** Source information follows **

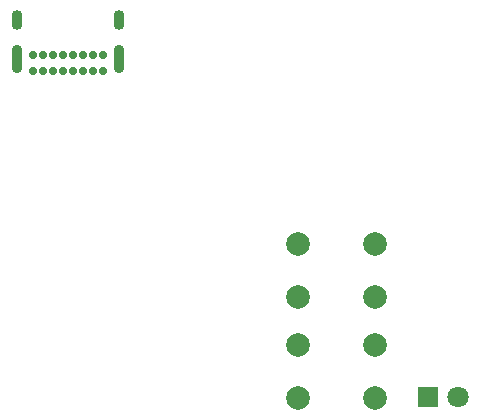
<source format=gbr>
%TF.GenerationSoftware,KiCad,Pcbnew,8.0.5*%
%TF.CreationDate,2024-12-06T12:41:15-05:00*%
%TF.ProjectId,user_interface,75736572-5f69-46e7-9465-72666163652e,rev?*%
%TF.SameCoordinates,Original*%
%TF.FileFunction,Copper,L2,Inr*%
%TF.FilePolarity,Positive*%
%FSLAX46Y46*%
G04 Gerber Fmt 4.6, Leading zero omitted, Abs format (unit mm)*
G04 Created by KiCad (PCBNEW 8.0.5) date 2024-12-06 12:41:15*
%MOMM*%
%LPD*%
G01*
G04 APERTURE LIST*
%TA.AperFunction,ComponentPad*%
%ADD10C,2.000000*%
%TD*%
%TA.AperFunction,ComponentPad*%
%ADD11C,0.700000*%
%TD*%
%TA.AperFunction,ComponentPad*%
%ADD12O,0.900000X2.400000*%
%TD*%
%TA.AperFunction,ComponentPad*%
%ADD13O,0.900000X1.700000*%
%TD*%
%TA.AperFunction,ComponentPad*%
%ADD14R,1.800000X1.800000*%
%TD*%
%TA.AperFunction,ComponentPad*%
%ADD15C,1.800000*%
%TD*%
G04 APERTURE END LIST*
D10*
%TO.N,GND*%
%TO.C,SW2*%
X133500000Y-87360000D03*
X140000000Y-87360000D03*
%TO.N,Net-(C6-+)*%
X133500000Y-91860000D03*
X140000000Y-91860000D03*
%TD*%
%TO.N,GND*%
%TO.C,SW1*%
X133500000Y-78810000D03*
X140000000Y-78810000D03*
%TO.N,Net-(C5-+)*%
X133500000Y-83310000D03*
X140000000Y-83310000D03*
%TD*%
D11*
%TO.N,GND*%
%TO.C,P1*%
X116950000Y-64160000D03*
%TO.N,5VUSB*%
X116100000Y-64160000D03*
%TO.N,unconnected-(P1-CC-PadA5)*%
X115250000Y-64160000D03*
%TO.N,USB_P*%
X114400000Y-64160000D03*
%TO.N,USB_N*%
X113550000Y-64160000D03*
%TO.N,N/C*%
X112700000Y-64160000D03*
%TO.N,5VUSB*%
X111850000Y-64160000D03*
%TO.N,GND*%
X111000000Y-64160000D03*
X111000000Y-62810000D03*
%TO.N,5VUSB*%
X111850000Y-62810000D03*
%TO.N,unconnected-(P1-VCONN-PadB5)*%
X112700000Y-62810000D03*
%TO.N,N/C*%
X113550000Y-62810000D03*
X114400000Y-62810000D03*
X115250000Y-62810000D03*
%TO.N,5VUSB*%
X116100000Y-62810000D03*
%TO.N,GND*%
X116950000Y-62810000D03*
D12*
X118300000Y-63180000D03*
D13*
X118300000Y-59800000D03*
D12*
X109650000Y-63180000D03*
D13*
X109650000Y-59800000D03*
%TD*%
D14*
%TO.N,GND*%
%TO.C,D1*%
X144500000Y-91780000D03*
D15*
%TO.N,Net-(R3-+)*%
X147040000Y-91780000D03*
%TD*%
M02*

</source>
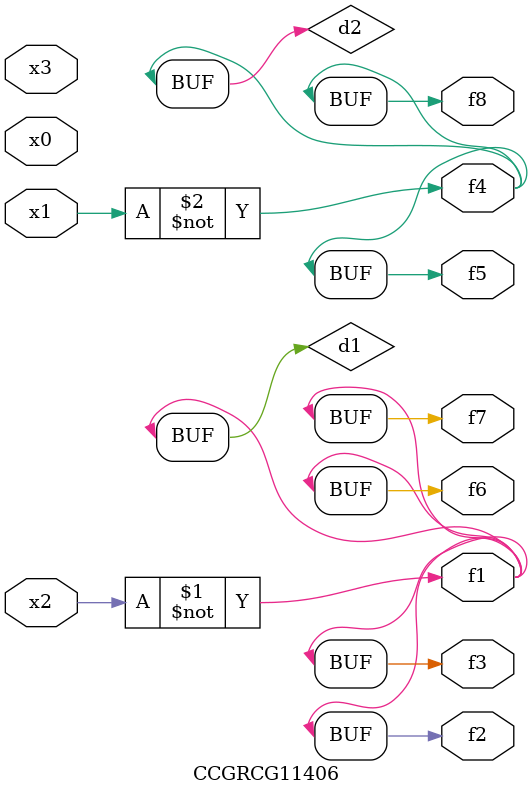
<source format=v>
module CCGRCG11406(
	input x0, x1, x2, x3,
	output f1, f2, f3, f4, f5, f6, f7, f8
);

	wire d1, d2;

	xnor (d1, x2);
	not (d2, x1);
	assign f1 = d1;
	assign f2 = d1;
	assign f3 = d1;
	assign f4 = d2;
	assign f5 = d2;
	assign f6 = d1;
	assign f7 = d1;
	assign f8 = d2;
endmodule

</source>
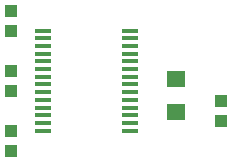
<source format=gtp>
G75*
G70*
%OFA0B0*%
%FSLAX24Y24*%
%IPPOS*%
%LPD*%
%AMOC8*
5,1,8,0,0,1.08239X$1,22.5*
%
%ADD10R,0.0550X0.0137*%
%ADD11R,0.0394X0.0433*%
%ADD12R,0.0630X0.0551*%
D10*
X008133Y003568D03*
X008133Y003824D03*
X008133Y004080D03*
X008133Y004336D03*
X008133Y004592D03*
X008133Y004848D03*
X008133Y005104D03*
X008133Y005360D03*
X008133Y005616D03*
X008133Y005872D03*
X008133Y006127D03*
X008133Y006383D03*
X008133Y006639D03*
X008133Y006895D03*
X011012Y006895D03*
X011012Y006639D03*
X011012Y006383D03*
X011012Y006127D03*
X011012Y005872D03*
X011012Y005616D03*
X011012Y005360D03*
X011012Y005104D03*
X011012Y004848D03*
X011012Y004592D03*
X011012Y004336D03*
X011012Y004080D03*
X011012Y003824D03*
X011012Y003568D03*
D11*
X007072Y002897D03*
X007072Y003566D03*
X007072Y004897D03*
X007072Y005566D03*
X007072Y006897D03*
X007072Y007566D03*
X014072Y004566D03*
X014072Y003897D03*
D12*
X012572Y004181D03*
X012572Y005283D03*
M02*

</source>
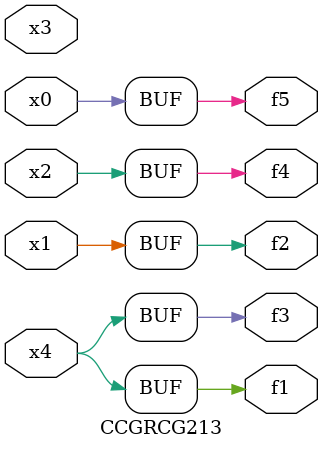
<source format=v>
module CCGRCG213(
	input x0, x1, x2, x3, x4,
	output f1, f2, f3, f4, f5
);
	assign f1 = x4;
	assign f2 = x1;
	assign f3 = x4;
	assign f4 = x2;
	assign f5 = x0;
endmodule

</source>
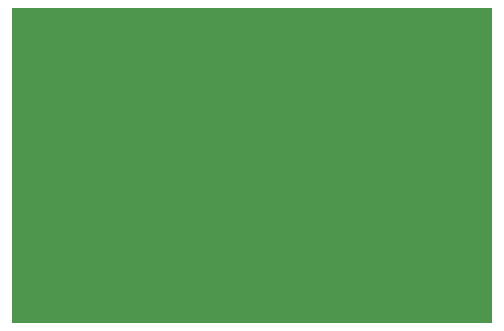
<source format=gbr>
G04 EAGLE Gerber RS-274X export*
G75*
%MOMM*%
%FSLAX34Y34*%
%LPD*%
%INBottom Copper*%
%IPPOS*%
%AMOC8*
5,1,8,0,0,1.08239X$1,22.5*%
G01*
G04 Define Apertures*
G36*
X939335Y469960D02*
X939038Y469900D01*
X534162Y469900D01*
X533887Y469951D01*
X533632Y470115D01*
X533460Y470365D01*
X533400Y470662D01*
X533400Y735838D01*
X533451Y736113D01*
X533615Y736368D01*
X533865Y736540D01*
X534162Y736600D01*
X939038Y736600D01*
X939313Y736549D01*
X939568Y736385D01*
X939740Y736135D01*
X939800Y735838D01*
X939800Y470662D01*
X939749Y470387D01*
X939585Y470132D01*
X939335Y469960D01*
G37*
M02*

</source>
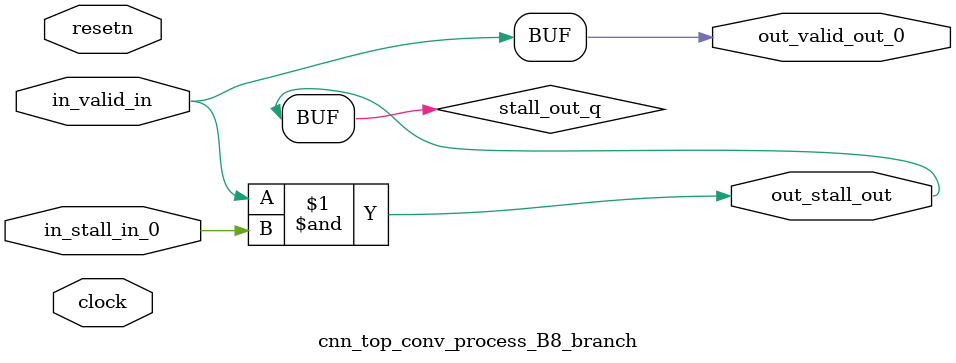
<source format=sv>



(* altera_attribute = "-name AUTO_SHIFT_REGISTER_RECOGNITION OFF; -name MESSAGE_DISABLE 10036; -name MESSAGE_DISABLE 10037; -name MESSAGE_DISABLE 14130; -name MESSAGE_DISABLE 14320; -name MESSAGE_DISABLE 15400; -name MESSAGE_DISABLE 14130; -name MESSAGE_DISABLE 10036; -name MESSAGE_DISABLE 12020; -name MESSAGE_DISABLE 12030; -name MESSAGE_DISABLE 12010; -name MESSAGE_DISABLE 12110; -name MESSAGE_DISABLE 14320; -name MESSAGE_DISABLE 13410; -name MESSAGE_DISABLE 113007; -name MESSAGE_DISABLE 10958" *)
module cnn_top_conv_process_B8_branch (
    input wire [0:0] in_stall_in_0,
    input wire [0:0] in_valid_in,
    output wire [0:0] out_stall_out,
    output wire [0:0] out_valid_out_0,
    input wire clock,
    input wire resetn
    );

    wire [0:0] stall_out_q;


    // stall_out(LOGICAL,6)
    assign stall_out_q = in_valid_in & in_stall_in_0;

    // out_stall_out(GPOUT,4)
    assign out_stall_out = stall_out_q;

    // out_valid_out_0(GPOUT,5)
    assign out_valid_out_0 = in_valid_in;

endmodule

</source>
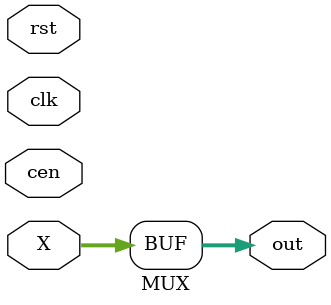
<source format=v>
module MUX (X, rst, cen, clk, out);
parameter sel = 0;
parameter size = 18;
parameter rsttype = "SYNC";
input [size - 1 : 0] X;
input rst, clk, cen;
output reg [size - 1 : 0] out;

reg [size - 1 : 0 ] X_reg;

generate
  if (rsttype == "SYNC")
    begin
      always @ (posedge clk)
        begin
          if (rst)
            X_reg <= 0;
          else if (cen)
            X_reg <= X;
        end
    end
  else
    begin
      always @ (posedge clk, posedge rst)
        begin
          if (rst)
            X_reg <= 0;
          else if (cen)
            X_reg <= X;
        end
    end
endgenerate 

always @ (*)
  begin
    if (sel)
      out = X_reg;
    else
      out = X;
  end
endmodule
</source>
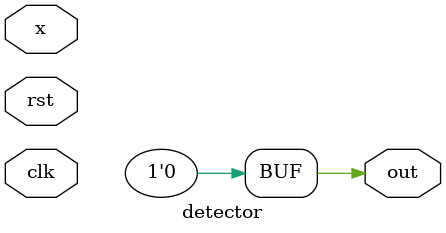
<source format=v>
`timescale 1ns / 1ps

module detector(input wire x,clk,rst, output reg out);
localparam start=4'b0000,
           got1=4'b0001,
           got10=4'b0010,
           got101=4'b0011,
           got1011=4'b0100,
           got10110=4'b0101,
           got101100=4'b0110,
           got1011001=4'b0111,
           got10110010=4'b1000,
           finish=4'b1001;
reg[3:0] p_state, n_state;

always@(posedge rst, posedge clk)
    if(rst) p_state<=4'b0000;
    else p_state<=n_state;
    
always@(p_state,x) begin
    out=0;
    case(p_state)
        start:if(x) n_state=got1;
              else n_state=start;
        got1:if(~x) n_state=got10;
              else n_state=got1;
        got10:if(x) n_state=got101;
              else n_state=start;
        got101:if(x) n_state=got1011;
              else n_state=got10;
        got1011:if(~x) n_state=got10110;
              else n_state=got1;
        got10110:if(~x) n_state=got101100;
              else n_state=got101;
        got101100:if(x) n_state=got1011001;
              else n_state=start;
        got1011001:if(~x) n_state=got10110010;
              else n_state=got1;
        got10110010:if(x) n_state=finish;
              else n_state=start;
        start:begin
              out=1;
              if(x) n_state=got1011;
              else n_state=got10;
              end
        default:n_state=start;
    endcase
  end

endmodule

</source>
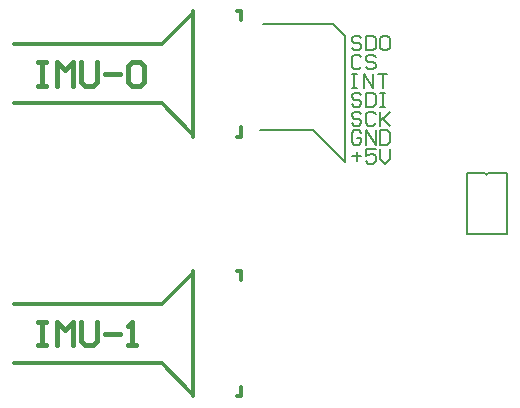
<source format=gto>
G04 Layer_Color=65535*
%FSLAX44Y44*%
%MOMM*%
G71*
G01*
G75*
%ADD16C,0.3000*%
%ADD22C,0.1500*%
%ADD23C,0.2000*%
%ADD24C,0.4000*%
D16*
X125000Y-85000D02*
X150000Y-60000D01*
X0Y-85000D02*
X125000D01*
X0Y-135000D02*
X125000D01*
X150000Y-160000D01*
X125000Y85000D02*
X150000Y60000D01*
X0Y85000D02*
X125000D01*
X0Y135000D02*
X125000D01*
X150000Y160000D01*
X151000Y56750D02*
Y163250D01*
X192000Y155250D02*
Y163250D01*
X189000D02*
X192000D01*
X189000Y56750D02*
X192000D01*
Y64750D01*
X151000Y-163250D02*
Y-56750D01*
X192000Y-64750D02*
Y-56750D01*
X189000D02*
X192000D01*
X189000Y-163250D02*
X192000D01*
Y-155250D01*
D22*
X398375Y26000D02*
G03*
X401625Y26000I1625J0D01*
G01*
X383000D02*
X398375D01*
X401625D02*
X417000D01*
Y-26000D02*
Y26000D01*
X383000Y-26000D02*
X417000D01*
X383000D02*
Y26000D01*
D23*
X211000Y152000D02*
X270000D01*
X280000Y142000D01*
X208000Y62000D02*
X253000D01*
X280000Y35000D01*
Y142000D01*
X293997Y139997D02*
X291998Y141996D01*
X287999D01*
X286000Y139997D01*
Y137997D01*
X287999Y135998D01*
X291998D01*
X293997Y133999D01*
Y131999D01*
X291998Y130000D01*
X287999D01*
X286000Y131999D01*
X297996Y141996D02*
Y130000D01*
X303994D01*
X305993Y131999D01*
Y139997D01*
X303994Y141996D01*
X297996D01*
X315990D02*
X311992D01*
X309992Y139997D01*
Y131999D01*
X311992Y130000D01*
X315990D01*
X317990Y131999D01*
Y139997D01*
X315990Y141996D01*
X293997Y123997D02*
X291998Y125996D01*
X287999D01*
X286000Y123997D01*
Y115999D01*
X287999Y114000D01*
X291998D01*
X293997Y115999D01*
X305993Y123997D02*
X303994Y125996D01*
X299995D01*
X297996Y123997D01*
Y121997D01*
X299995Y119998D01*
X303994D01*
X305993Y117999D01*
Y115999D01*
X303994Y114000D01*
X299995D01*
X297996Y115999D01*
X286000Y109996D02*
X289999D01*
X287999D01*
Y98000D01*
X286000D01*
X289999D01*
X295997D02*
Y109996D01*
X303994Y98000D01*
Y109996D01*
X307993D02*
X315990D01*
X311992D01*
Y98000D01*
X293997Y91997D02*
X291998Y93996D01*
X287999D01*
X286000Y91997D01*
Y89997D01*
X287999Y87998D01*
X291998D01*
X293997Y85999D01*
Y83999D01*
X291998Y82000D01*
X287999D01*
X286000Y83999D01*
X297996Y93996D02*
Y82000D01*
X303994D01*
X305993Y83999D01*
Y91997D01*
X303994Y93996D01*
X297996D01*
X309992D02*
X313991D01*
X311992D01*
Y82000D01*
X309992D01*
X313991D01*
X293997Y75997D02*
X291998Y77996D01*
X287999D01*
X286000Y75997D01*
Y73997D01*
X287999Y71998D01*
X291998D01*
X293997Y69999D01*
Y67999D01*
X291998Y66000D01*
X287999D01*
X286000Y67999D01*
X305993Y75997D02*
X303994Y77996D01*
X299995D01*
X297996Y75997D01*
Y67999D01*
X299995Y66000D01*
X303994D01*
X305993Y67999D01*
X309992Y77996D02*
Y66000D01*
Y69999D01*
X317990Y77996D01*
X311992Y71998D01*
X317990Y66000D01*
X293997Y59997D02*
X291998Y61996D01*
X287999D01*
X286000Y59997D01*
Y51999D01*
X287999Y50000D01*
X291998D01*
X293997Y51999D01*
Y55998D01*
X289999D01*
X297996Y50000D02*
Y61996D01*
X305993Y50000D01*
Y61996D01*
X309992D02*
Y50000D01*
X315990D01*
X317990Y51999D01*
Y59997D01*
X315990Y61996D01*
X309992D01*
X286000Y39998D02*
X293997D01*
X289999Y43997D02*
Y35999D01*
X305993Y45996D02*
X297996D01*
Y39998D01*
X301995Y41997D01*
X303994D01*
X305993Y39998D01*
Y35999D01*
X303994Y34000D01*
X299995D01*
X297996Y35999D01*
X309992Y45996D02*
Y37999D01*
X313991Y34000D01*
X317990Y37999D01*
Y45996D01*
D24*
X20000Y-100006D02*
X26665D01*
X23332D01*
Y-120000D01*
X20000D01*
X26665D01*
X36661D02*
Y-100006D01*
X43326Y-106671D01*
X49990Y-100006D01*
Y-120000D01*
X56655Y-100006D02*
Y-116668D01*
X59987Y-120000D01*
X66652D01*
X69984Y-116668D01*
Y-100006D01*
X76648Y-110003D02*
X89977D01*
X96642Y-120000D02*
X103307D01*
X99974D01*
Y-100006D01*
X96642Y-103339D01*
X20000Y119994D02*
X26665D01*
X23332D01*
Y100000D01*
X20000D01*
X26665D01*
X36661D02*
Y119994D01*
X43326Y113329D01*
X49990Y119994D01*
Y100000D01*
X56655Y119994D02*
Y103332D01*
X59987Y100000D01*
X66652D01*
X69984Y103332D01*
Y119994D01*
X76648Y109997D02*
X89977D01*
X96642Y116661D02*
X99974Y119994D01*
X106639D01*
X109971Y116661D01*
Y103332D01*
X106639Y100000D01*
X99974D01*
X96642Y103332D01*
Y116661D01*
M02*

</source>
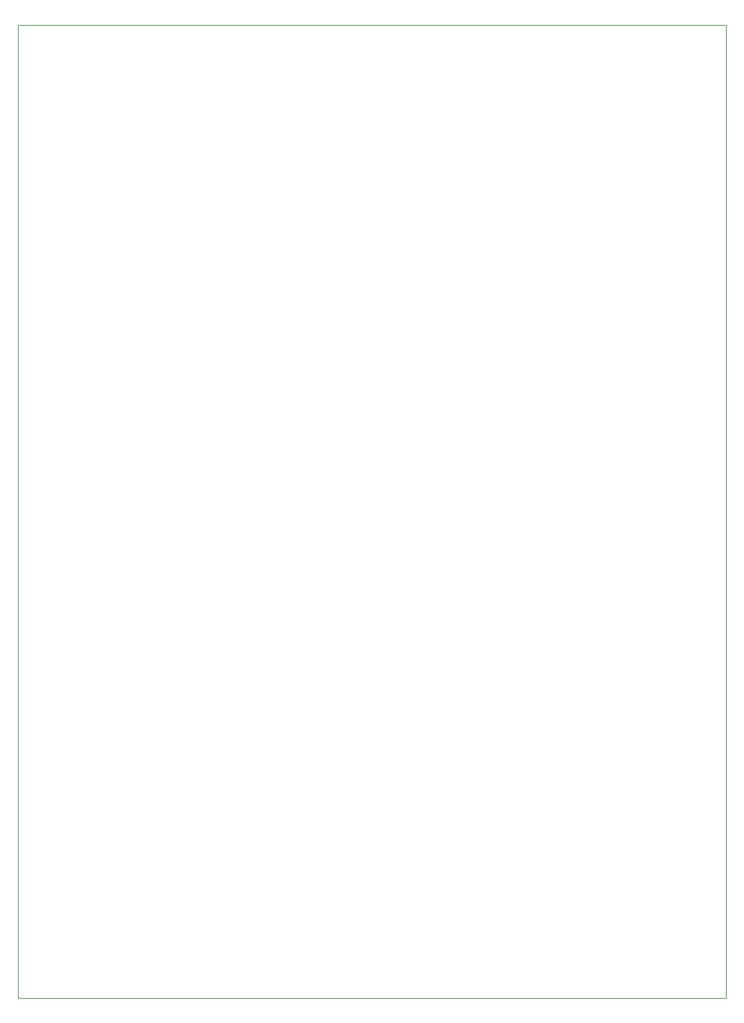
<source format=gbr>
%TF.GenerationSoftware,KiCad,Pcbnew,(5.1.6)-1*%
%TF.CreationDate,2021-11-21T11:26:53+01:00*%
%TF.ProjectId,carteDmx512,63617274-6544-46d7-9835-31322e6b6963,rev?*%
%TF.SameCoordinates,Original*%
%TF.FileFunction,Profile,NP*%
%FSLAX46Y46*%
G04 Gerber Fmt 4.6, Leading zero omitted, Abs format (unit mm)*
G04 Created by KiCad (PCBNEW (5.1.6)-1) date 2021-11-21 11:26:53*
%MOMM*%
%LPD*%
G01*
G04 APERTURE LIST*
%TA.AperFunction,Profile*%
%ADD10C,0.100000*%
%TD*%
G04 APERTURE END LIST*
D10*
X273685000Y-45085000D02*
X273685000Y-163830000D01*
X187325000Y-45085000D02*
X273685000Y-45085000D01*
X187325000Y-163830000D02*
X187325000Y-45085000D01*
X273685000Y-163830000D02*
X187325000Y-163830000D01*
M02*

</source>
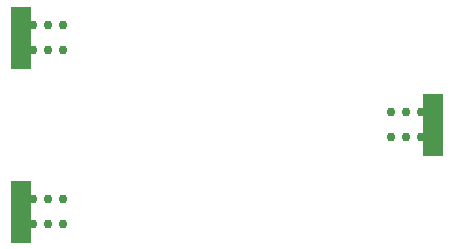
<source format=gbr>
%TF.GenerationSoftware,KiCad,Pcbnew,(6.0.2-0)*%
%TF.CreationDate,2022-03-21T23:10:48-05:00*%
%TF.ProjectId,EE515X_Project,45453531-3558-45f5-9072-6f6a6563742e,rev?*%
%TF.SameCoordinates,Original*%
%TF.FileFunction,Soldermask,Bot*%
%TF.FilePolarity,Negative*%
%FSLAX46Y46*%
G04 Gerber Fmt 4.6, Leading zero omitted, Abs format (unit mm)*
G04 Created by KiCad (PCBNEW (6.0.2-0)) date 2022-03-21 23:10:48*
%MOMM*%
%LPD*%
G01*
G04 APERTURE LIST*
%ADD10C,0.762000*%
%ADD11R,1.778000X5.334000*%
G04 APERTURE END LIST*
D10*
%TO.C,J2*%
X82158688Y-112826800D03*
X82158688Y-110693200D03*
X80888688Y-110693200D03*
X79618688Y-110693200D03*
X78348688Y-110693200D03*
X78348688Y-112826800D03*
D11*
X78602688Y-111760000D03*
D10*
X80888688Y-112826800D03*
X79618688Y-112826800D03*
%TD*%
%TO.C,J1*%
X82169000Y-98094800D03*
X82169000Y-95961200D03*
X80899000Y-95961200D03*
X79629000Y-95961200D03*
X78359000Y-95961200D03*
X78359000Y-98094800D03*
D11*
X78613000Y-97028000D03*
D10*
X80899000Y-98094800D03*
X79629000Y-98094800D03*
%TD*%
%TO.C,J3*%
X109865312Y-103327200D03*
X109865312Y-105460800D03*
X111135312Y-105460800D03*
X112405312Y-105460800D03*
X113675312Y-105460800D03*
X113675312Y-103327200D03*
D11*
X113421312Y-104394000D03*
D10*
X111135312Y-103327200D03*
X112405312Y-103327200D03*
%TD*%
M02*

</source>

** End of Source information **

Instructions for the task: From the data above, copy each line that has the string "parameter".

Finished task:
parameter sel = 0;
parameter size = 18;
parameter rsttype = "SYNC";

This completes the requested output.